The forest, then, becomes a symbol of paradox. In remoteness, care arises. At a distance human engagement is stimulated. But, as Merton understands, the paradox is resolved when we realise the problem is the self-grasping ego. The forest is not just a place of calm detachment but an intense mirror on our limited – ultimately false – sense of self.

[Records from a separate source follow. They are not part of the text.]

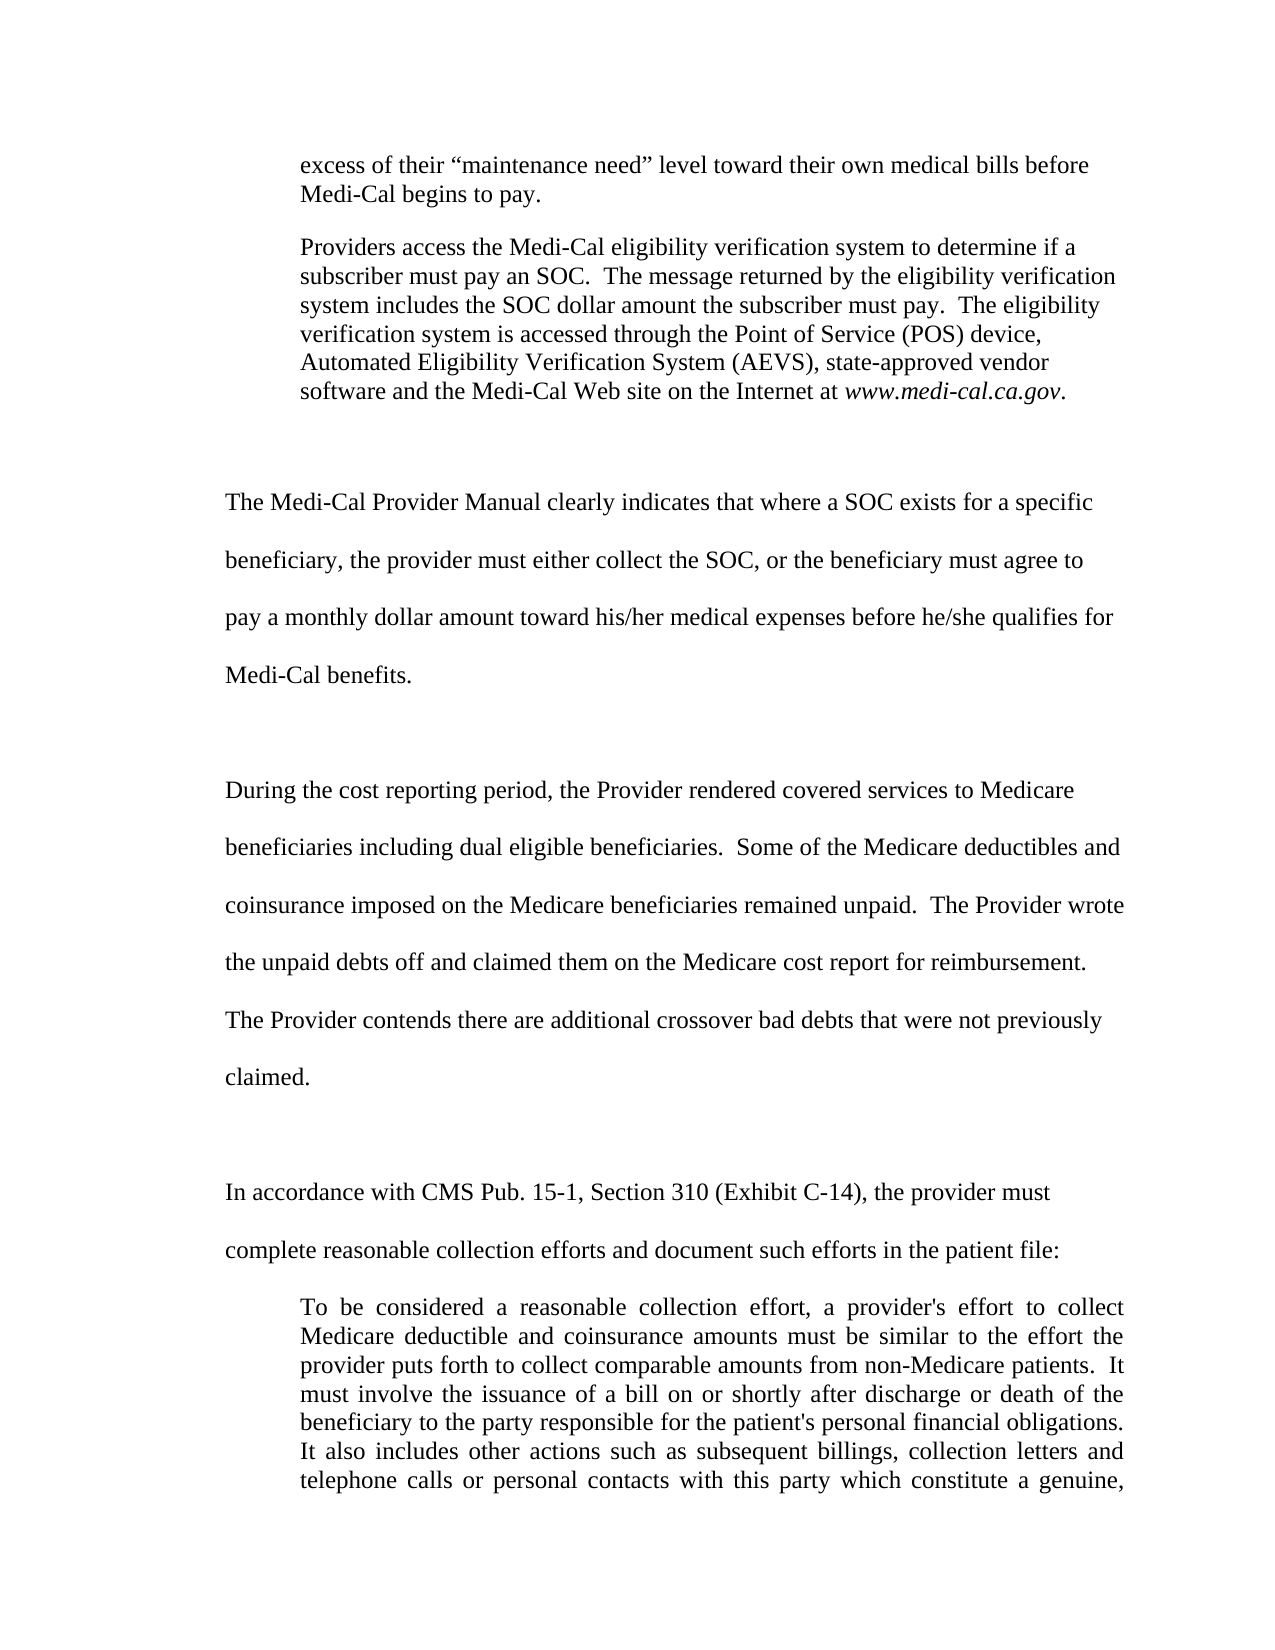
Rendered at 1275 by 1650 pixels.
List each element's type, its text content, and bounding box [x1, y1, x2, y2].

text In accordance with CMS Pub. 15-1, Section 310 (Exhibit C-14), the provider must complete reasonable collection efforts and document such efforts in the patient file: [225, 1177, 1125, 1264]
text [300, 150, 1125, 207]
text The Medi-Cal Provider Manual clearly indicates that where a SOC exists for a specific beneficiary, the provider must either collect the SOC, or the beneficiary must agree to pay a monthly dollar amount toward his/her medical expenses before he/she qualifies for Medi-Cal benefits. [225, 487, 1125, 689]
text During the cost reporting period, the Provider rendered covered services to Medicare beneficiaries including dual eligible beneficiaries. Some of the Medicare deductibles and coinsurance imposed on the Medicare beneficiaries remained unpaid. The Provider wrote the unpaid debts off and claimed them on the Medicare cost report for reimbursement. The Provider contends there are additional crossover bad debts that were not previously claimed. [225, 775, 1125, 1091]
text Providers access the Medi-Cal eligibility verification system to determine if a subscriber must pay an SOC. The message returned by the eligibility verification system includes the SOC dollar amount the subscriber must pay. The eligibility verification system is accessed through the Point of Service (POS) device, Automated Eligibility Verification System (AEVS), state-approved vendor software and the Medi-Cal Web site on the Internet at www.medi-cal.ca.gov. [300, 232, 1125, 405]
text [300, 1292, 1125, 1494]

Once in the forest grove Shantideva suggests a profound two-stage meditation or insight reflection. Firstly we are asked to meditate on the equality of ourself and others, in the sense that all equally have the experience of suffering and happiness. This equality is the defining fact of the human condition and thus we should care for others as we do ourselves. Secondly he goes a step, a radical step, further. We are asked actually to exchange ourself with others. In other words we have to make the imaginative leap that others are more important that ourself. In this radical self-transcendence we are able to abandon our identity with our habitual self-centredness and to re-identify with the universality of life as a whole.

The turning point is complete. Perhaps we will never know what really happened. Scholars will no doubt be unhappy, but I stick to my, not implausible, story: Shantideva went from the books and backbiting of the monastery into the forest. He hacked a path of perfection to the deep glade of meditation. He sat and reflected on his sufferings and the sufferings of the world and then, who knows, perhaps he lifted into the air again, as he did during his recitation of the teaching of the Bodhicaryavatara. Or perhaps, if he attained what he sets out in his teachings – like the Buddha returning from the Bodhi tree – he would then have arisen from the forest grove, walked steadily back along the forest track and re-emerged into the needy world.

Although my reflections are inconclusive, I am still left with something fairly clear: spiritual life is a journey towards wholeness. Whether one is a prince or a pauper, a mother or nun, a family man or monk, a scholar or forest renunciate, there is always another step to take. The path does not end at any of these places. From each place wisdom is to be won. Even if we reach the forest grove, in whatever form that takes, we still have to make the return journey. In the forest grove we may discover gold or grace or maybe just a handful of green leaves. Either way we need to offer what we have won back to the world with its endless sufferings.